安倍総理大臣

日仏首脳会談(概要)

平成19年1月13日

 1月12日、フランス訪問中の安倍総理大臣は、パリのエリゼ宮(大統領公邸)において、19時(仏時間)から約2時間15分間、シラク大統領との間で首脳会談及びワーキングディナーを行ったところ、概要は以下のとおり。

1.二国間関係

(1)総理より、日仏関係は緊密かつ良好、日仏外交関係開設150周年を迎える2008年を契機により一層の友好協力関係を構築していきたい旨述べた。

(2)また、総理より、基本的価値に基づく自由で繁栄する世界を維持していくことが今日の日本の国益であり、又、責任である旨述べたのに対し、シラク大統領は、貴総理の述べたことに同意する、基本的価値を共有する国として、一層積極的に協力していきたい旨述べた。

(3)また、総理より、昨日、日仏租税条約改正議定書が署名されたことを歓迎する旨述べ、両首脳は、これにより両国の経済関係の一層の発展が期待されるとの認識で一致した。

2.国際情勢

(1)東アジア情勢

(イ)総理より、アジア外交の基本的考えを述べ、東アジア首脳会議で、地域共通の課題に具体的成果を出していく意向を表明した。

(ロ)北朝鮮については、総理より、拉致問題は重大な問題、早期の解決が必要である、また、核及びミサイル問題については、安保理決議1718号を履行し、国際社会が一致団結して解決に取り組む必要があることを説明した。これに対し、シラク大統領より、北朝鮮の核問題、拉致問題に関しては、仏は日本の考えを共有する旨述べ、両首脳は、これらの問題に関して引き続き協力していくことで一致した。
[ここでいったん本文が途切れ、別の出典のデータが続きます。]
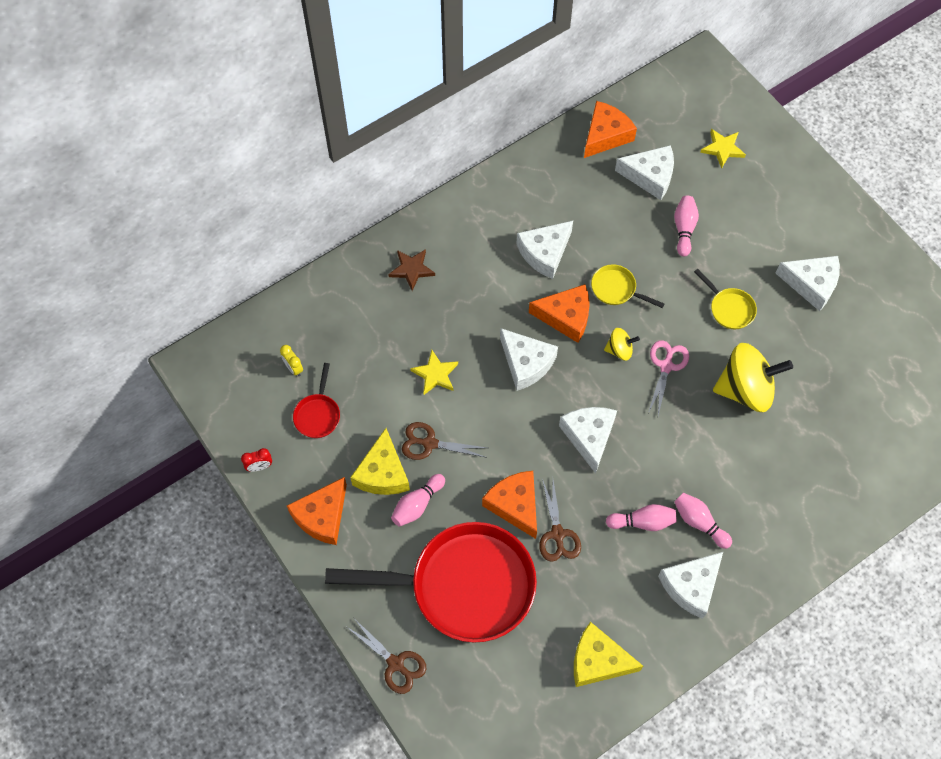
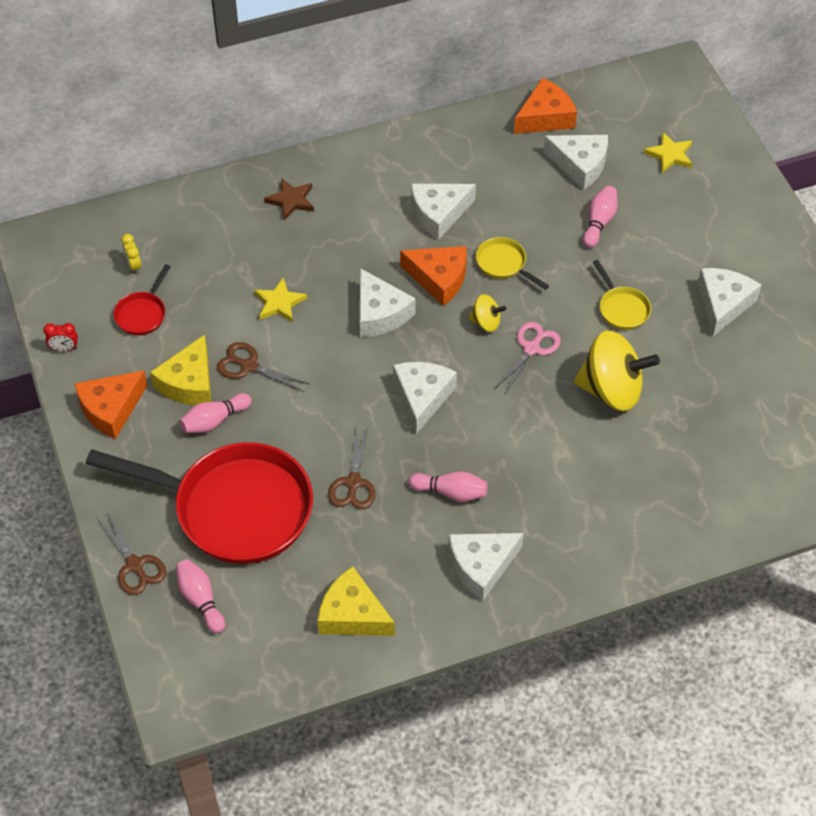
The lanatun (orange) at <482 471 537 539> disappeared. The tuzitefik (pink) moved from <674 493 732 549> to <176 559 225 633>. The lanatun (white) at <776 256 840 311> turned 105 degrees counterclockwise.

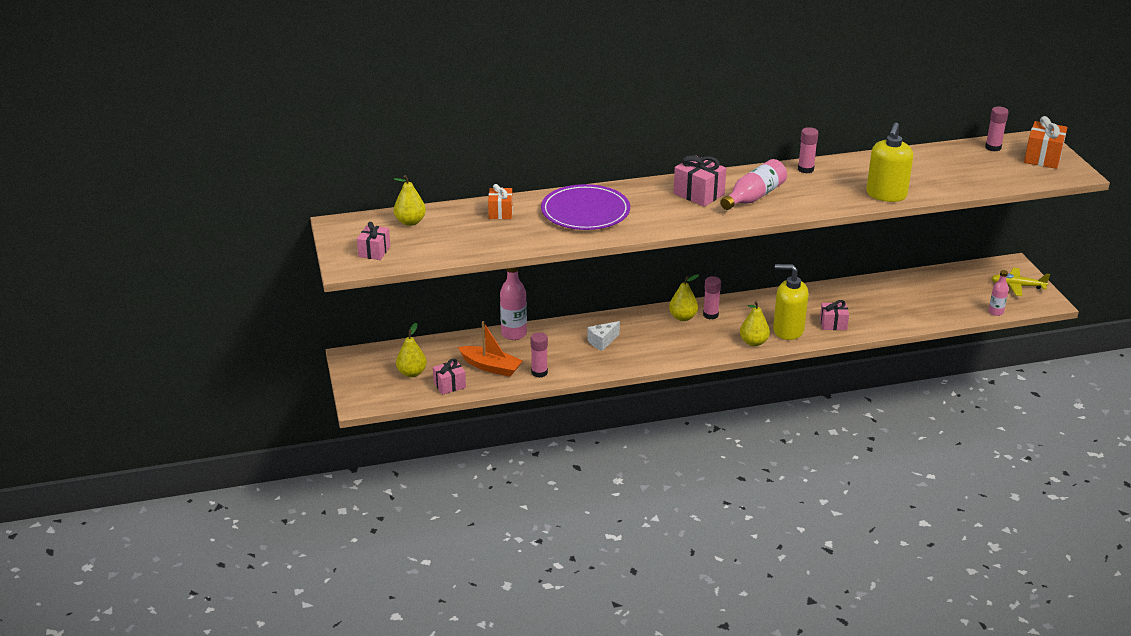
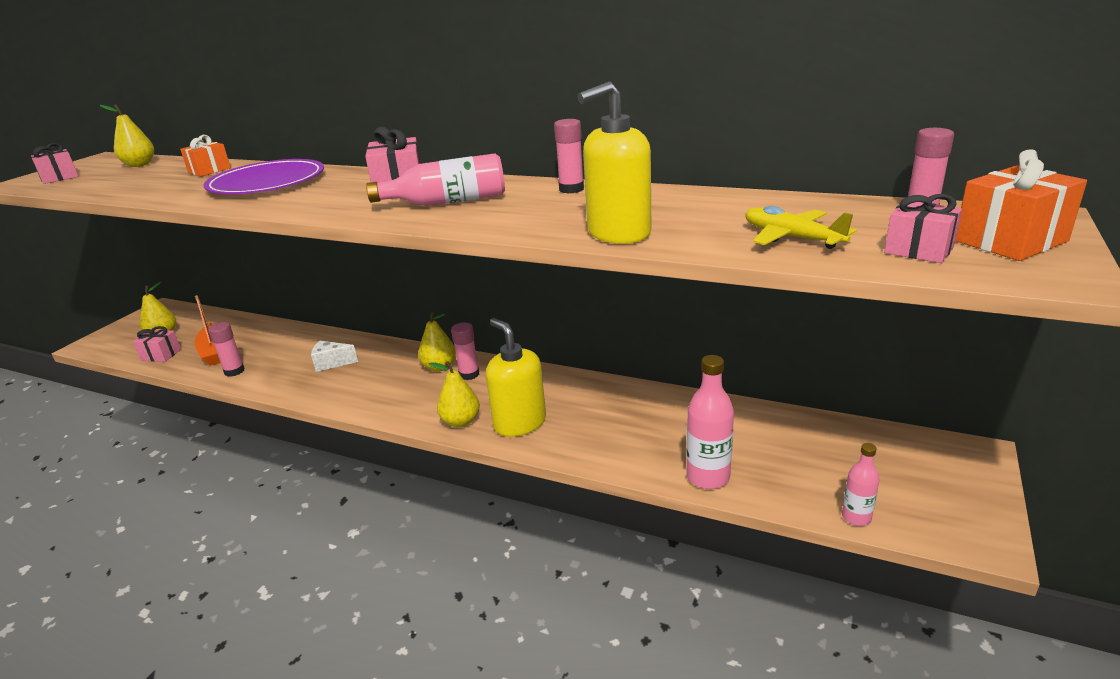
The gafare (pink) moved from <500 267 527 340> to <686 355 734 489>. The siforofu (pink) moved from <820 300 849 330> to <884 194 962 263>. The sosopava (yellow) moved from <991 268 1050 296> to <745 206 857 249>.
(ハ)中国については、総理より、昨年の訪中での日中間の「戦略的互恵関係」構築に向けた合意に触れつつ、中国の発展は好機であるが、知的財産権、国防費の増大と不透明性などの問題もある、中国がより責任ある役割を果たすよう働きかけていくことが重要である旨述べ、さらに、EUの対中武器禁輸措置解除に反対との立場を改めて表明した。これに対し、シラク大統領より、中国に関しては、日中が良好な関係を持つことは重要、日中関係の改善を期待している旨述べた。

(2)安保理改革

(イ)総理より、常任理事国入りに対する支持に謝意を表明、今後、フランスをはじめ主要国の考えを伺いつつ、柔軟に具体案を検討したいと述べた。これに対し、シラク大統領より、日本の常任理事国入りを強く支持する、改革案について話し合っていきたい旨述べた。
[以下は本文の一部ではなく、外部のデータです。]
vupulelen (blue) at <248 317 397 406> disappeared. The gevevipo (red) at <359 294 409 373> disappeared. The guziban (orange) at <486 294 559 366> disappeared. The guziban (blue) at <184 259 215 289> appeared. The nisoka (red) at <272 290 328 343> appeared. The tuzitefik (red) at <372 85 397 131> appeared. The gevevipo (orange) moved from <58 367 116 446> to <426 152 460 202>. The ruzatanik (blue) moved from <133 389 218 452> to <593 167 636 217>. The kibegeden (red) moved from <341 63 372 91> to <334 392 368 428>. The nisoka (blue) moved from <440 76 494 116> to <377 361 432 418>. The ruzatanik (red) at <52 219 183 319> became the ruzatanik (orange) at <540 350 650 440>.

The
(ロ)さらに、総理より、非常任理事国の任期を終えたことに言及したことを踏まえ、両首脳は、安保理での対応に関し、緊密に連携、協力していくことで一致した。

(3)中東情勢

(イ)イランの核問題については、両首脳は、安保理決議1737号の実施により、イランがウラン濃縮を停止して交渉プロセスに復帰するよう、引き続き働きかけていくことが必要であるとの点で一致し、両国が協力を続けていくことを確認した。

(ロ)中東和平に関しては、総理より、中東地域の平和と安定のために中東和平に積極的に関与していく意向を表明し、これに対して、シラク大統領より、中東和平の問題についても日本と協力していきたい旨述べた。
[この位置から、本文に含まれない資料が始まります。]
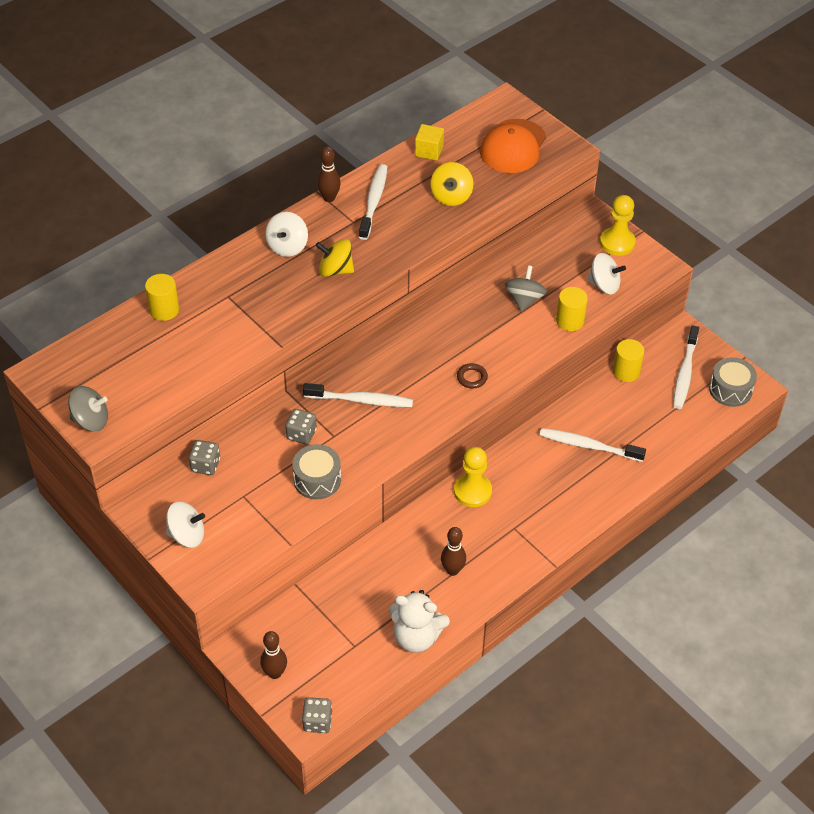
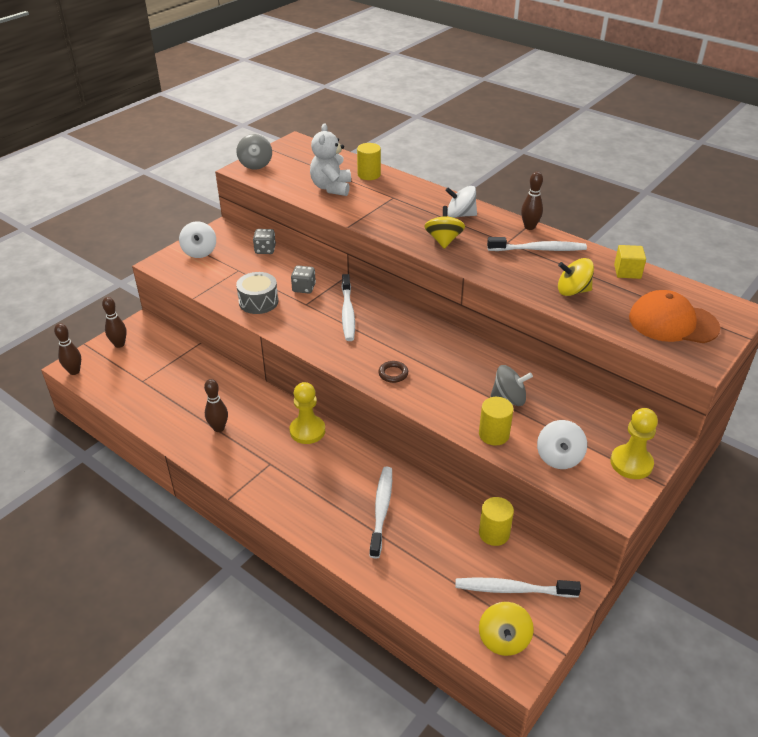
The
(ハ)レバノンに関しては、両首脳は、レバノン内政の不安定化を憂慮している点で一致し、今後とも協力して支援を行っていくことで一致した。

(4)日・NATO関係、日・EU関係
 日・NATO関係強化について日仏間の連携を密にすること、日・EU間で多くの分野で行われている対話を一層充実させることについて意見が一致した。